WORK TO BE COMPLETED — The expected output is exactly the lines below, starting at the line with "In this paper" and ending at the line with "7. Huadong Ma, Dong", both included; no other line belongs in it.
*** Opening of ENTRIES PROVIDED ***
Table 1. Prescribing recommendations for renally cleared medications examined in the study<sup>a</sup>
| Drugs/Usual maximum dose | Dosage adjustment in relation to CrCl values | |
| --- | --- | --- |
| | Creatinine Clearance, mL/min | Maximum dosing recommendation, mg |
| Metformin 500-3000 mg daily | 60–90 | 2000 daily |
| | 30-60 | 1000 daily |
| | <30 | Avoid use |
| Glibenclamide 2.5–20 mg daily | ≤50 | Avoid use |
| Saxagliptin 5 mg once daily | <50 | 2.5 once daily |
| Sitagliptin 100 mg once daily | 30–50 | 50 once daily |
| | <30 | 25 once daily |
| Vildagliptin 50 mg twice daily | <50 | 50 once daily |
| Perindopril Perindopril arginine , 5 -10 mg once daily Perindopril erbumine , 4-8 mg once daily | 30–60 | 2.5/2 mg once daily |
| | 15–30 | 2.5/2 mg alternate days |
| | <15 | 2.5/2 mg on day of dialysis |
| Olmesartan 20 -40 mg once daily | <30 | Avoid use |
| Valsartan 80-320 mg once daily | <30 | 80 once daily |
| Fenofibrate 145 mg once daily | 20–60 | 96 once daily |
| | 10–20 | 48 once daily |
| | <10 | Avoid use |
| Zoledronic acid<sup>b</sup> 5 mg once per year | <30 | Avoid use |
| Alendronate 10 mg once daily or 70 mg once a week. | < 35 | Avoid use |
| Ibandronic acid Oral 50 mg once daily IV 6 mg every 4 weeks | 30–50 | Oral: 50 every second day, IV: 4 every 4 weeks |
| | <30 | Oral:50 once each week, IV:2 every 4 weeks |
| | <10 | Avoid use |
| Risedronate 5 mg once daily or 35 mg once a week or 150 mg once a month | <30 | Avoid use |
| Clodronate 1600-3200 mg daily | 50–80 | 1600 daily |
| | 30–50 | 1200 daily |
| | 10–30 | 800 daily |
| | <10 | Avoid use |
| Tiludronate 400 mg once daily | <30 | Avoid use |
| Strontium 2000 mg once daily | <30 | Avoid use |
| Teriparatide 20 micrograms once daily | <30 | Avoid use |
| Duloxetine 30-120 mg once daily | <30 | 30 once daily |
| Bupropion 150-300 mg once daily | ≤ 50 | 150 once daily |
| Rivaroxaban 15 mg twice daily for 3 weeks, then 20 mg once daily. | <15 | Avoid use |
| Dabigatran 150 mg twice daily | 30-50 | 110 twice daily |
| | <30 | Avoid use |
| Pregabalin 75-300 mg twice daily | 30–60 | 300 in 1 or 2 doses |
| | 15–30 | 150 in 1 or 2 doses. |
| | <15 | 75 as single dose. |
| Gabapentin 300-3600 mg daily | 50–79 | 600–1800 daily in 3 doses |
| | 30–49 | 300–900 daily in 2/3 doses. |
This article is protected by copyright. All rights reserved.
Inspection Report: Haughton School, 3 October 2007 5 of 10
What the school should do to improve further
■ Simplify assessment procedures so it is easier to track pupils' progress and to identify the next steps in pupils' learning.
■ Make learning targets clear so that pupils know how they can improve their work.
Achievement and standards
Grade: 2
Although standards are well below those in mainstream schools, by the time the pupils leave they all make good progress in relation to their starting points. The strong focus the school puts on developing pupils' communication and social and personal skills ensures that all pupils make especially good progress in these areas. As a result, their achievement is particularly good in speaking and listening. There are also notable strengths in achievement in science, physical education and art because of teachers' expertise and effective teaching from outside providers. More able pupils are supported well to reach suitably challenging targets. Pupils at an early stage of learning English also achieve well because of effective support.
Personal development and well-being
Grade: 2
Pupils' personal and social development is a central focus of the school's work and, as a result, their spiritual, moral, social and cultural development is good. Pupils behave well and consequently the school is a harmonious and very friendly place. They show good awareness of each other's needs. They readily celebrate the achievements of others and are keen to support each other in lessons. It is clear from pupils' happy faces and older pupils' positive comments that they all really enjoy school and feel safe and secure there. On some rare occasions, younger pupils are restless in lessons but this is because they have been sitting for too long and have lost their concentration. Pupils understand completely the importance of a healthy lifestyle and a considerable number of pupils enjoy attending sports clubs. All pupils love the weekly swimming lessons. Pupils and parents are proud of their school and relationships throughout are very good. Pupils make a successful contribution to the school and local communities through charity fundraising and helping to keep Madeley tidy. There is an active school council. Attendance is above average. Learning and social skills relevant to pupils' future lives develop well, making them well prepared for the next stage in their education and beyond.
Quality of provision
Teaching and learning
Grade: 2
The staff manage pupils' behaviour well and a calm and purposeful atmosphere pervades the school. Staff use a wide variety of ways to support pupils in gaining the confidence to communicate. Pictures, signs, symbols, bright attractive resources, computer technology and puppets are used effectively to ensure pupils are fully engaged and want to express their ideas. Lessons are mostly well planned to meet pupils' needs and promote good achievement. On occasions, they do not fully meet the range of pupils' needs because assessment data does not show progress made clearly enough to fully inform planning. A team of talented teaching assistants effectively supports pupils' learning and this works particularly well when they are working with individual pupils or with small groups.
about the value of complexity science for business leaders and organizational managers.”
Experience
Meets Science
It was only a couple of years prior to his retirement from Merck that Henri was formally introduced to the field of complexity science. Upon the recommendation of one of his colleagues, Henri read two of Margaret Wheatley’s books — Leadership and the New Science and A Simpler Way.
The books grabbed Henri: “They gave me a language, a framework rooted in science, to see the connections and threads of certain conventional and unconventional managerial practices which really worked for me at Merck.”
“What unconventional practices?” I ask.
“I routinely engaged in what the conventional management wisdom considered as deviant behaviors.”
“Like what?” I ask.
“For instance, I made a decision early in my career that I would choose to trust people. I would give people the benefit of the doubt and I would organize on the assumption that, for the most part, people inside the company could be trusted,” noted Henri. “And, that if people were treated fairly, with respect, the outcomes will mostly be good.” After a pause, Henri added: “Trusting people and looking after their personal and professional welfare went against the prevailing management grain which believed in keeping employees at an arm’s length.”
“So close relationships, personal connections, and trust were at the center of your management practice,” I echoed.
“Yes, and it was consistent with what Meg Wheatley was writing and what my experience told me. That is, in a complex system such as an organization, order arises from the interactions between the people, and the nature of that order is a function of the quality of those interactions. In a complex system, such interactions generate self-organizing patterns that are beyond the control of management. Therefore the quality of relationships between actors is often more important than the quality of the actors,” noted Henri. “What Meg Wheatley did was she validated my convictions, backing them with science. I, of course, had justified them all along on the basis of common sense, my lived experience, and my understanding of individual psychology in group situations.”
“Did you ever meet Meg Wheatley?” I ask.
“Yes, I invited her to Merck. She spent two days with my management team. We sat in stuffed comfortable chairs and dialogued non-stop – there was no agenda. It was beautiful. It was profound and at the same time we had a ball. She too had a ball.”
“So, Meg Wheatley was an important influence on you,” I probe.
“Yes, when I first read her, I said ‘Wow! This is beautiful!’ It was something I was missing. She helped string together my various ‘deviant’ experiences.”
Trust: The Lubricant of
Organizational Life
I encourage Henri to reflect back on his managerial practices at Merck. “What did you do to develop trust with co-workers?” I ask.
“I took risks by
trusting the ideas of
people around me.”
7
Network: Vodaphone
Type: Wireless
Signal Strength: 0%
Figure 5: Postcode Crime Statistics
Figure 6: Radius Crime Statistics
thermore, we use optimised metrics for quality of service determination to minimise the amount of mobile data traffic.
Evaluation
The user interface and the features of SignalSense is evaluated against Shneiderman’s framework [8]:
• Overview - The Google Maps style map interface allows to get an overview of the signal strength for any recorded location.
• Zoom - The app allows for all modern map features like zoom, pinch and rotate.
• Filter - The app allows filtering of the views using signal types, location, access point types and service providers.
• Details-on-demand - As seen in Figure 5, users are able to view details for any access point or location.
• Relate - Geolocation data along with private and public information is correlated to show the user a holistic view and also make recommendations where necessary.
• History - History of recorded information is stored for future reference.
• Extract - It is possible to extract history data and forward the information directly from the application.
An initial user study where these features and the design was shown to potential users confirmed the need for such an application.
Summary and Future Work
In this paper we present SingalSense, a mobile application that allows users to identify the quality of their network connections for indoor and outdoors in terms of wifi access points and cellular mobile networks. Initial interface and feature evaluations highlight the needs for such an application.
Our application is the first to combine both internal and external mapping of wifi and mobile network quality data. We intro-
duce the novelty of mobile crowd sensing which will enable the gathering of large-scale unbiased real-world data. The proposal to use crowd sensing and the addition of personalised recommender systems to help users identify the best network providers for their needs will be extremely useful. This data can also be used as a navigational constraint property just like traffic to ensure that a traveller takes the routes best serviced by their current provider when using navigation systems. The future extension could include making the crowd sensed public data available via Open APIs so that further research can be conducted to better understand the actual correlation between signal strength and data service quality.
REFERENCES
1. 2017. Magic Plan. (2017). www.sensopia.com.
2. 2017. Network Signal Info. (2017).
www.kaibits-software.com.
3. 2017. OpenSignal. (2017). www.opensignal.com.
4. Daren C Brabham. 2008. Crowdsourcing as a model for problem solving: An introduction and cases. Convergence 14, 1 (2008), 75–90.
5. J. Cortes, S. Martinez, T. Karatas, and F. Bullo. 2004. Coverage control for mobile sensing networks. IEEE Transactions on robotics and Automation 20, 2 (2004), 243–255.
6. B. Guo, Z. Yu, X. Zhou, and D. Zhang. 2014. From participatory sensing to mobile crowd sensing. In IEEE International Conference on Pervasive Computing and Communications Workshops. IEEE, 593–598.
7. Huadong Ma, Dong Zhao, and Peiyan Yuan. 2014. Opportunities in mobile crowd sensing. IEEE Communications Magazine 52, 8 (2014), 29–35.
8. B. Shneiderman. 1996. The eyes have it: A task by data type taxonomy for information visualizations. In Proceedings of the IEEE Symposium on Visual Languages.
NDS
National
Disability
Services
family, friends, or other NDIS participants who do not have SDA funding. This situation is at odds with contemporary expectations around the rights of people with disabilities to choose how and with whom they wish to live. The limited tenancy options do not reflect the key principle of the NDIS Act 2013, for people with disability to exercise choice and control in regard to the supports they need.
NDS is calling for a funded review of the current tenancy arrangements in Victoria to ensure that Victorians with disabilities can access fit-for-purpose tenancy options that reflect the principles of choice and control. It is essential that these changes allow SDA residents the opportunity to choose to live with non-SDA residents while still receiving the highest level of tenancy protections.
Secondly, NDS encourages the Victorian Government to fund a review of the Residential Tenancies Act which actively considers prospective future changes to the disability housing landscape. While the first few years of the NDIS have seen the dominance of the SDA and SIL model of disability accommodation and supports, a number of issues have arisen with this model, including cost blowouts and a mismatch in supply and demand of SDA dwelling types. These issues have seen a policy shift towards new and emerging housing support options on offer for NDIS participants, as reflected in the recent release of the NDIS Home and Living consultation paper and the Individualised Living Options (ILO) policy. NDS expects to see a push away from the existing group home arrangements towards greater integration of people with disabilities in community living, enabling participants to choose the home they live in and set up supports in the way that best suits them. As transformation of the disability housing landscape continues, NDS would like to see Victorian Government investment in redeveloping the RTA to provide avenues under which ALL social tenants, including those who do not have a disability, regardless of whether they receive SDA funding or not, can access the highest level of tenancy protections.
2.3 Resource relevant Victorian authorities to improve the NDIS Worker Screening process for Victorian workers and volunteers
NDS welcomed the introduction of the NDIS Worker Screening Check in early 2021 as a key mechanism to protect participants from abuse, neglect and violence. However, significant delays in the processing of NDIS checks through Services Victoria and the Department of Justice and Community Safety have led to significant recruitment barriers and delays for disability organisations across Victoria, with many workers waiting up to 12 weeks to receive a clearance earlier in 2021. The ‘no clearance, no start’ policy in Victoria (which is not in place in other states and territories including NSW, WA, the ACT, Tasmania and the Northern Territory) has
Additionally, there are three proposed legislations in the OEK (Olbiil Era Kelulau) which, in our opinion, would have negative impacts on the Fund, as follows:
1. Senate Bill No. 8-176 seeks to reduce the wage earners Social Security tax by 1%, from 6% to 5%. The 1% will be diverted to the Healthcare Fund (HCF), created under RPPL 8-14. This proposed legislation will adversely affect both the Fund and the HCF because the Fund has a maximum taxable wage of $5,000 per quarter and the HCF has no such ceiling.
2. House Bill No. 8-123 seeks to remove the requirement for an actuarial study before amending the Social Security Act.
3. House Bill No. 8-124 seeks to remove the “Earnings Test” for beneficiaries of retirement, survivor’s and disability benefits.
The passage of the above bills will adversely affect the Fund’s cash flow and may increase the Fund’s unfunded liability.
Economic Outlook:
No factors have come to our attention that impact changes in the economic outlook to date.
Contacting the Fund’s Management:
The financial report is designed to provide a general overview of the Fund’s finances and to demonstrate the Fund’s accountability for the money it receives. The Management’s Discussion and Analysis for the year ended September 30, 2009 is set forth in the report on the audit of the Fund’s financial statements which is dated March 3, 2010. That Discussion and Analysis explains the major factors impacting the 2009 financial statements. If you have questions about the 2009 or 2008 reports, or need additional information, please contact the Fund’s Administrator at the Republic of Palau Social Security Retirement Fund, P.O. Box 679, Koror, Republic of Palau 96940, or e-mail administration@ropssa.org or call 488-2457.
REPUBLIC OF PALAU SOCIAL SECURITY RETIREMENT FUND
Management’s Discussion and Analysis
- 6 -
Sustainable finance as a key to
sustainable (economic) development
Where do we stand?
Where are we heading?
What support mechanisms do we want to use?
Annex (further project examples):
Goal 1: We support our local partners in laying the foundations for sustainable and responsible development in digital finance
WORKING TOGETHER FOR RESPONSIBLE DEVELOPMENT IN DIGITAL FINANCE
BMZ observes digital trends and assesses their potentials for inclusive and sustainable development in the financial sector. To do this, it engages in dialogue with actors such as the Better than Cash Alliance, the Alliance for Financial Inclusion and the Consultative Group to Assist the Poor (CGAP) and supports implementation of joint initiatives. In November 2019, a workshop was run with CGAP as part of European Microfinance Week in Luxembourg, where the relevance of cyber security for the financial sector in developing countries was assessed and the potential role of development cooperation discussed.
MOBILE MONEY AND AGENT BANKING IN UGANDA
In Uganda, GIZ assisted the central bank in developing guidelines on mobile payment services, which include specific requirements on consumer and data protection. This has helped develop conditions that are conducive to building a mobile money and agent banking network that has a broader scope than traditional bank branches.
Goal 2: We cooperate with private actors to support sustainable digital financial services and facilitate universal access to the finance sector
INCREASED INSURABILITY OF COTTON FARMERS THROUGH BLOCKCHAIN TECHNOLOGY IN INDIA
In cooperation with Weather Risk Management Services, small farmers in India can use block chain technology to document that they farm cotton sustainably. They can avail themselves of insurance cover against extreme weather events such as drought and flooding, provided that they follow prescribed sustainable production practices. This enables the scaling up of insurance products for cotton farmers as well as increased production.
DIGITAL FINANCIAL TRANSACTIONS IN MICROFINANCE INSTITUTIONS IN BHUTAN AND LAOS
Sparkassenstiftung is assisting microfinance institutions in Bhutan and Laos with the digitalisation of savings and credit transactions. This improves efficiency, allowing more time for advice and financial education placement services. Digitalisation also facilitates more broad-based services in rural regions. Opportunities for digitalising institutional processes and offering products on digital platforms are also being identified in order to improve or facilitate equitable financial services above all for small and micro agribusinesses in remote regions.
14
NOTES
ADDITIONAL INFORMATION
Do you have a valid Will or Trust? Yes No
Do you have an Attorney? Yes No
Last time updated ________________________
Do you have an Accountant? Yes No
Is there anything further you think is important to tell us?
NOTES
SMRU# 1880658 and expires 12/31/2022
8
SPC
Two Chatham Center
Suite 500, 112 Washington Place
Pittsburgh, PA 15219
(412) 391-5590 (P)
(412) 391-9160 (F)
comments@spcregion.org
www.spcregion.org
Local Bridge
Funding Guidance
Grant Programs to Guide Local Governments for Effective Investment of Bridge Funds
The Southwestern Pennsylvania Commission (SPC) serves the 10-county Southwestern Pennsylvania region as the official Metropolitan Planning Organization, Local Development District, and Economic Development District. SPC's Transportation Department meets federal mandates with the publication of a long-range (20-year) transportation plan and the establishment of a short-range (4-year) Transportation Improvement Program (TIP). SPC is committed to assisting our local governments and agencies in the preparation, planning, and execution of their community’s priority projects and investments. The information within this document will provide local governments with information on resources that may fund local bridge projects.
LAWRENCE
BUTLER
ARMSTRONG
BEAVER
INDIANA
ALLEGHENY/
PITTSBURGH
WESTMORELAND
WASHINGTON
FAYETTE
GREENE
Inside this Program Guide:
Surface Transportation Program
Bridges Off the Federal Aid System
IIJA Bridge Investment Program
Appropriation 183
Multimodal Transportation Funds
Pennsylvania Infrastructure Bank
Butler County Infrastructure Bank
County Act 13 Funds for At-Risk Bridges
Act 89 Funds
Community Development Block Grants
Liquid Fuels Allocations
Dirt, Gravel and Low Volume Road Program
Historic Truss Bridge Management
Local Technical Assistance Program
*** Close of ENTRIES PROVIDED ***
RESULT FOR THIS TASK —
In this paper we present SingalSense, a mobile application that allows users to identify the quality of their network connections for indoor and outdoors in terms of wifi access points and cellular mobile networks. Initial interface and feature evaluations highlight the needs for such an application.
Our application is the first to combine both internal and external mapping of wifi and mobile network quality data. We intro-
duce the novelty of mobile crowd sensing which will enable the gathering of large-scale unbiased real-world data. The proposal to use crowd sensing and the addition of personalised recommender systems to help users identify the best network providers for their needs will be extremely useful. This data can also be used as a navigational constraint property just like traffic to ensure that a traveller takes the routes best serviced by their current provider when using navigation systems. The future extension could include making the crowd sensed public data available via Open APIs so that further research can be conducted to better understand the actual correlation between signal strength and data service quality.
REFERENCES
1. 2017. Magic Plan. (2017). www.sensopia.com.
2. 2017. Network Signal Info. (2017).
www.kaibits-software.com.
3. 2017. OpenSignal. (2017). www.opensignal.com.
4. Daren C Brabham. 2008. Crowdsourcing as a model for problem solving: An introduction and cases. Convergence 14, 1 (2008), 75–90.
5. J. Cortes, S. Martinez, T. Karatas, and F. Bullo. 2004. Coverage control for mobile sensing networks. IEEE Transactions on robotics and Automation 20, 2 (2004), 243–255.
6. B. Guo, Z. Yu, X. Zhou, and D. Zhang. 2014. From participatory sensing to mobile crowd sensing. In IEEE International Conference on Pervasive Computing and Communications Workshops. IEEE, 593–598.
7. Huadong Ma, Dong Zhao, and Peiyan Yuan. 2014. Opportunities in mobile crowd sensing. IEEE Communications Magazine 52, 8 (2014), 29–35.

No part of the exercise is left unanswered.